The robustness of hazard function estimations, and the calculated expected QALY gains, can be determined by simulation. The hazard functions presented here permit simulation of events, so that new estimations can be determined, and expected QALY gains can be calculated repeatedly. We recommend simulations to study the robustness of the model for each case. Such a sensitivity analysis is more important for patients who are close to the cost-benefit border.

Prospective QALY gains were calculated for 10-year periods following adjuvant treatment of GIST with imatinib mesylate. Available data to estimate the risk of death for GIST patients following imatinib mesylate administration are limited. Clinical practice nonetheless indicates that it is very close to normal. Notably, none of the GIST patients who have undergone R0 tumour resection at our department have been diagnosed with tumour recurrence following 1 year of treatment with imatinib mesylate.

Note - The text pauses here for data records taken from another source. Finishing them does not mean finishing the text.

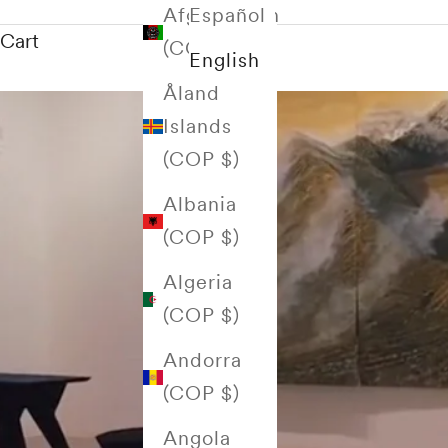
Afghanistan
Español
Cart
(COP $)
English
Åland
Islands
(COP $)
Albania
(COP $)
Algeria
(COP $)
Andorra
(COP $)
Angola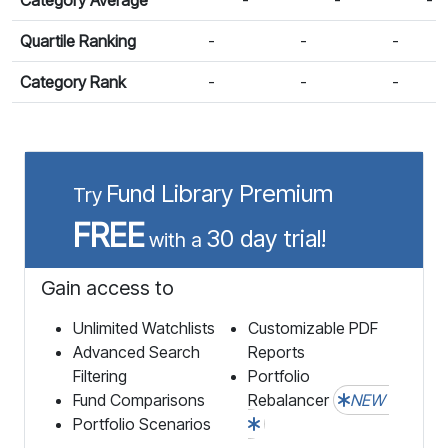
Quartile Ranking
-
-
-
Category Rank
-
-
-
Fund Library Premium
Try
FREE
30 day trial!
with a
Gain access to
Unlimited Watchlists
Customizable PDF
Advanced Search
Reports
Filtering
Portfolio
Fund Comparisons
Rebalancer
NEW
Portfolio Scenarios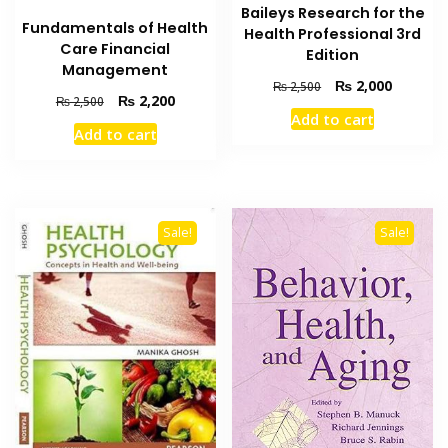
Baileys Research for the
Fundamentals of Health
Health Professional 3rd
Care Financial
Edition
Management
Original
Current
₨
2,000
₨
2,500
Original
Current
₨
2,200
₨
2,500
price
price
Add to cart
price
price
was:
is:
Add to cart
was:
is:
₨ 2,500.
₨ 2,000
₨ 2,500.
₨ 2,200.
Sale!
Sale!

The hazard ratio vs the general population is 1.08 (95%, confidence interval 0.89–1.36). Accordingly, we substituted the death hazard for GIST patients following treatment with imatinib mesylate with the death hazard function of the general population times 1.08 in our calculations. Moreover, no further reductions in overall quality of life have been reported for GIST patients without detected tumour recurrence. The expected QALY gain resulting from imatinib mesylate administration is the difference between the calculated QALY when imatinib mesylate is administered and the expected QALY without administration of imatinib mesylate. For the time being, we approximate the calculated QALY when imatinib mesylate is administered with that of the general population.

The methodology presented here is applicable for newly diagnosed GIST patients as well as patients who underwent surgery for GIST before imatinib mesylate was available. The pool of GIST patients, for whom treatment is currently considered, is thus made up of patients with newly detected GISTs as well as patients who underwent surgery up to several years ago. Such heterogeneity in the clinical situation is nevertheless typical for all types of conditions for which more efficient treatment options are expected to become available. A new generation of more selective cancer drugs is beginning to reach the market, and the methodology can easily be adapted to calculate the expected QALY gain for each of these drugs.

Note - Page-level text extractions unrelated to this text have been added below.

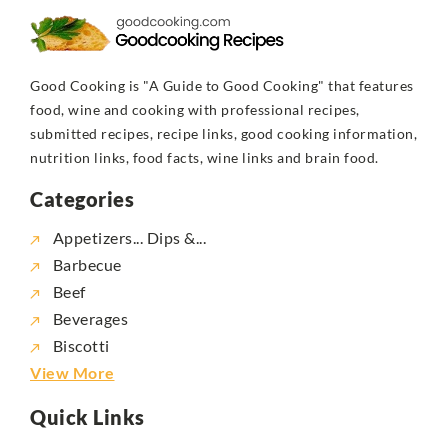
Good Cooking is "A Guide to Good Cooking" that features
food, wine and cooking with professional recipes,
submitted recipes, recipe links, good cooking information,
nutrition links, food facts, wine links and brain food.
Categories
Appetizers... Dips &...
Barbecue
Beef
Beverages
Biscotti
View More
Quick Links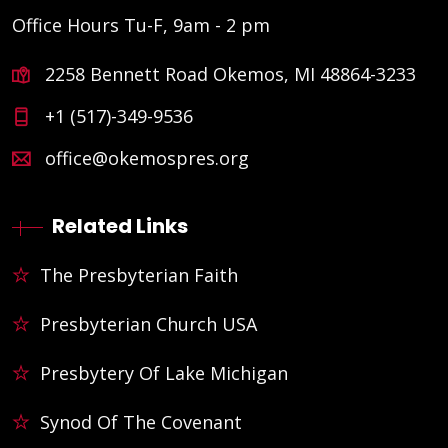
Office Hours Tu-F, 9am - 2 pm
2258 Bennett Road Okemos, MI 48864-3233
+1 (517)-349-9536
office@okemospres.org
Related Links
The Presbyterian Faith
Presbyterian Church USA
Presbytery Of Lake Michigan
Synod Of The Covenant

At a fixed drug price the methodology can be used to decide who should receive treatment, and who should not, depending on health care legislation. Alternatively, the methodology can be applied to negotiate optimal drug pricing and to investigate health care intervention thresholds. Either way the methodology may help reduce uncertainty in health care resource allocation, and optimally renders all win situations that improve drug availability to patients, make the most of public expenditure on drugs and increase pharmaceutical company gross profits.